"Please sit down!" I raised my voice, using my most authoritative "teacher" volume without frightening the rest of the kids seated in front of me. One of my 12-year-olds had gotten up from his desk, refusing to read aloud the paragraph we were dissecting from Hemingway's Old Man and the Sea.
"Where are you going?" I demanded, heading down the aisle toward him. Fortunately, he didn't have anything metallic pointed at me.
"Toby, please sit down so we can go on!" By this time, Toby had one of his legs dangling out the awning window cranked open in the sweltering heat of Warner Robins, Georgia. I headed for the phone on the wall.
"Please send the Vice Principal to my room immediately! One of my students is climbing out the window."

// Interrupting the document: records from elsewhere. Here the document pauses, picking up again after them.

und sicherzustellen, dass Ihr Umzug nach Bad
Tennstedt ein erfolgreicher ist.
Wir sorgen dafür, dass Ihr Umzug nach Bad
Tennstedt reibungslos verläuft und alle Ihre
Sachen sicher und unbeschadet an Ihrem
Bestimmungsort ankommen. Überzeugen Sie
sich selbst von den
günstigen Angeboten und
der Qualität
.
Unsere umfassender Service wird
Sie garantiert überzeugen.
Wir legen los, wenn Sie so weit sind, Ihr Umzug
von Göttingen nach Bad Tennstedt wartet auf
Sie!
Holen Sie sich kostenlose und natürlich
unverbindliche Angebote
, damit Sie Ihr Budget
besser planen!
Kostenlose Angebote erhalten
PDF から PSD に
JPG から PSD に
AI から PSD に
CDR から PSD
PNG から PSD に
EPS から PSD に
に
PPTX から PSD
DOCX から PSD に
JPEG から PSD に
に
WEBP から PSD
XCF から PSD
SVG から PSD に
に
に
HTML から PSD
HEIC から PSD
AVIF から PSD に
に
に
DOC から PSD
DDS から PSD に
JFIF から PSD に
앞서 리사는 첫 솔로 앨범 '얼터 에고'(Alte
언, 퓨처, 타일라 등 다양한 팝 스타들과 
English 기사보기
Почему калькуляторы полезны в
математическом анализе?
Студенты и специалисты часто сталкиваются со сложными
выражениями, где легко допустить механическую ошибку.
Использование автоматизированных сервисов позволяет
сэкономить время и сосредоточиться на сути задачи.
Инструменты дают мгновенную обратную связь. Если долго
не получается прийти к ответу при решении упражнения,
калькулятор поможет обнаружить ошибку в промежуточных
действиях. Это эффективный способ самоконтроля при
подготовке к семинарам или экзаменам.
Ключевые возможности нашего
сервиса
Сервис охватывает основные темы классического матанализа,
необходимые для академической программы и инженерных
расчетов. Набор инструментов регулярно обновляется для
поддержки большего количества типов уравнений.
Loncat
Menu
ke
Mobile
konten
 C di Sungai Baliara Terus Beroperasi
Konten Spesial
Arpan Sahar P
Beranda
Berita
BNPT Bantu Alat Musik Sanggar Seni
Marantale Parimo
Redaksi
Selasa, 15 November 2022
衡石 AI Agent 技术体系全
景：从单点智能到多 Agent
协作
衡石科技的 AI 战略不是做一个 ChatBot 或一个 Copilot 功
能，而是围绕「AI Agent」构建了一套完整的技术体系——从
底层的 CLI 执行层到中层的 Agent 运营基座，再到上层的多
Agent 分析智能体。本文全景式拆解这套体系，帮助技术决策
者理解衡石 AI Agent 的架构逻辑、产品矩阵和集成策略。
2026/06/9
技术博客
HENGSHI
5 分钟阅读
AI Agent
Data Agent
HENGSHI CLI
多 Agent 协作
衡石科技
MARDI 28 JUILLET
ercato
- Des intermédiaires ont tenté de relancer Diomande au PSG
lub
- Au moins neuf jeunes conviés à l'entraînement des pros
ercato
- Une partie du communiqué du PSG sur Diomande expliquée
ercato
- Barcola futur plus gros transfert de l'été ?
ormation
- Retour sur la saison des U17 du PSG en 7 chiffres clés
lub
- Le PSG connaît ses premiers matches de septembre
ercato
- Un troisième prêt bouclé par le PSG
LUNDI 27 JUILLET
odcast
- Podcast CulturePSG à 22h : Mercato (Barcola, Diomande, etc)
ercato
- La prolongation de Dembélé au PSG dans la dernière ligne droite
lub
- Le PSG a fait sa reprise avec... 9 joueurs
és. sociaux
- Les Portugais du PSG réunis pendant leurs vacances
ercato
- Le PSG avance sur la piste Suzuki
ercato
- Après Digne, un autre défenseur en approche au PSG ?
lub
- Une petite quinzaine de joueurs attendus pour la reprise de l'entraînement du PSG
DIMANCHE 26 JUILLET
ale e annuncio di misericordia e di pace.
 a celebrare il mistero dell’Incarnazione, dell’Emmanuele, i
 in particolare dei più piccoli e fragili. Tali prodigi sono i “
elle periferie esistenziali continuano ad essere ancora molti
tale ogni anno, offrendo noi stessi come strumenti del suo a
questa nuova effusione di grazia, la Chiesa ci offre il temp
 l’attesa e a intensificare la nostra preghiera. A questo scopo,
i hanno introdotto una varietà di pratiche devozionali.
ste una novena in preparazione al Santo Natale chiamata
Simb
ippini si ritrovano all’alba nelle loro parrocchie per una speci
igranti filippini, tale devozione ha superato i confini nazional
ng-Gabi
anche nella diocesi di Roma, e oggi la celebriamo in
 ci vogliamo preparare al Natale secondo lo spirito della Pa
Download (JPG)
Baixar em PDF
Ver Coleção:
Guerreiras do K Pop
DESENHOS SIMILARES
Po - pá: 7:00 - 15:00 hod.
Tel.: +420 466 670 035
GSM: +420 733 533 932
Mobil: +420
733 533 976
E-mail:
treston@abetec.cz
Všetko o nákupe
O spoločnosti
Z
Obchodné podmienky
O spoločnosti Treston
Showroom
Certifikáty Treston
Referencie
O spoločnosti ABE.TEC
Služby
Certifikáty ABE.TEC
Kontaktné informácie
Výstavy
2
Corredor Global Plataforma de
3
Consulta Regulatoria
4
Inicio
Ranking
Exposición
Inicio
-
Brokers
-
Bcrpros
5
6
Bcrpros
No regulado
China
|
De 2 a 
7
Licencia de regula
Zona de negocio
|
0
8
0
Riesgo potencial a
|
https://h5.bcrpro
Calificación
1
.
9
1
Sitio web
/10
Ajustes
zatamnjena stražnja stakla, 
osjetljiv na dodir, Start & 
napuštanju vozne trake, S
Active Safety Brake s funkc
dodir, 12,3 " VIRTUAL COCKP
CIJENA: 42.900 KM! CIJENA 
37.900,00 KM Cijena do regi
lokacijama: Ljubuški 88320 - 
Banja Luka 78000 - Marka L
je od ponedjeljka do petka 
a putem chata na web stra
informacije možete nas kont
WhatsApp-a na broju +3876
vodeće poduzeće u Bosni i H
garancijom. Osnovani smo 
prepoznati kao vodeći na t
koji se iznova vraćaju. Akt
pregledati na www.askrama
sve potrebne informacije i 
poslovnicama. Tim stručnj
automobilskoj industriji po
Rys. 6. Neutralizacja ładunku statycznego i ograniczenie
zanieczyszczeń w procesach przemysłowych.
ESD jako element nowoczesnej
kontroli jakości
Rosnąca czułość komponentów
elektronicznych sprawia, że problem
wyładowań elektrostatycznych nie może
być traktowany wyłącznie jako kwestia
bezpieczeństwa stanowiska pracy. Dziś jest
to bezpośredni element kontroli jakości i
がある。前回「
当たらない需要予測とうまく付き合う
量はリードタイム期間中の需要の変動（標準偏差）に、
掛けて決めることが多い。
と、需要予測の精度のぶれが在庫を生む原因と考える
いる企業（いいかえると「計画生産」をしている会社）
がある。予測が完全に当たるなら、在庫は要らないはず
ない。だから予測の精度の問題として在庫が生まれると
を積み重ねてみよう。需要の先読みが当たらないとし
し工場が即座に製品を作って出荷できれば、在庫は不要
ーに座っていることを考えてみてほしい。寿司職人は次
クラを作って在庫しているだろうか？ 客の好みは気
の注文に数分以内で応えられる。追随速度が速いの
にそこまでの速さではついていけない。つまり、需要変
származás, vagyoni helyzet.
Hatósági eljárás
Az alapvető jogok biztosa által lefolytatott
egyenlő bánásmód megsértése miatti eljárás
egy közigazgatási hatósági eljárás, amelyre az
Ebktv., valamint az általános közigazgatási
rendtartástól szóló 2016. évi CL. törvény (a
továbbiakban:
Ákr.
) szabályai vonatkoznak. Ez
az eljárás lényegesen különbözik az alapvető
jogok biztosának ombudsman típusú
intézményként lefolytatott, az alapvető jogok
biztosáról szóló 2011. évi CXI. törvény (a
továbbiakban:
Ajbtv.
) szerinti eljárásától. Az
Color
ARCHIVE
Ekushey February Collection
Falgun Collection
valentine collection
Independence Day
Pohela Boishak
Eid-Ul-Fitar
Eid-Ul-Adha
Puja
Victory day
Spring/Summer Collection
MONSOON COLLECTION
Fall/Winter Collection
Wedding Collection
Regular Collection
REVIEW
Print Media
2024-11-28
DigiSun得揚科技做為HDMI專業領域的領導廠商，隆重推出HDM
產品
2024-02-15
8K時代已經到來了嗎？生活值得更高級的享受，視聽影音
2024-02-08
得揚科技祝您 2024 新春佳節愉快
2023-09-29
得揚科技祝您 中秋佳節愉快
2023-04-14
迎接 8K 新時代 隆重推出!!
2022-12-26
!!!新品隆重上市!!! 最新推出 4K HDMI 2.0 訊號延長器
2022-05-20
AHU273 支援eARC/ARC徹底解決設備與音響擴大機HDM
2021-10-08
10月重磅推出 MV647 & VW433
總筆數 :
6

By the time I finished the second sentence, Toby had managed to flatten his body plank-link through the pane of glass that extended outward and had disengaged himself from our study of Ernest. I heard a thud and crack of branches in the lantana, planted just six feet below and ran to the windows. The orange, yellow, and purple blossoms lay crushed amid the splintered branches on the ground. The back of Toby's blue-jean jacket and pants were visible, running through the parking lot toward the street in front of the school.
The Vice Principal threw open the door to my classroom. "Toby Mulcahy climbed through the window and is heading across the parking lot!" I shouted.
The back of his jacket was the last I ever saw of Toby Mulcahy.
Later that year, my students gathered around a black-and-white television projecting downward from the ceiling. Together we watched coverage of the shooting of Martin Luther King, Jr., in April, 1968, and in June that year, the assasination of Bobby Kennedy. My student reactions were mixed.